Panel confirms Norway killer's insanity diagnosis
OSLO - Agence France-Presse
Bomb and terror suspect Anders Behring Breivik (red top) leaves the courthouse in a police car in Oslo on July 25, 2011, after the hearing to decide his further detention. AFP Photo
A panel of experts confirmed Thursday that the Norway gunman who killed 77 people in twin attacks in July was criminally insane, meaning he will likely be sent to a closed psychiatric ward."There is no major objection to the report" published on November 29 by two psychiatrists which found that Anders Behring Breivik suffers from paranoid schizophrenia, the head of the panel of experts, Karl Heinrik Melle said, according to Norwegian news agency NTB.
The panel's conclusions were submitted to the Oslo district court.
Behring Breivik, an anti-Islam 32-year-old right-wing extremist, is currently being held at a high-security prison outside Oslo pending his trial which is due to open on April 16.
Given the psychiatric evaluations, Behring Breivik is expected to be sentenced to psychiatric care in a closed ward instead of going to jail.
The gunman has disputed the diagnosis of insanity, according to one of his lawyers.

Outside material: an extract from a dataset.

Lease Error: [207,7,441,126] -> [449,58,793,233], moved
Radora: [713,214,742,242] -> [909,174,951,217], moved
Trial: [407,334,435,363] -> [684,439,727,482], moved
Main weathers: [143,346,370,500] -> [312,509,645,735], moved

On July 22, he first set off a car bomb outside government buildings in Oslo, killing eight people, before heading to the island of Utoeya where he spent nearly an hour and a half methodically shooting and killing another 69 people attending a summer camp, most of them teenagers.
Although he has confessed to the facts, Behring Breivik has refused to plead guilty, claiming he was waging a war and that his actions were "atrocious but necessary."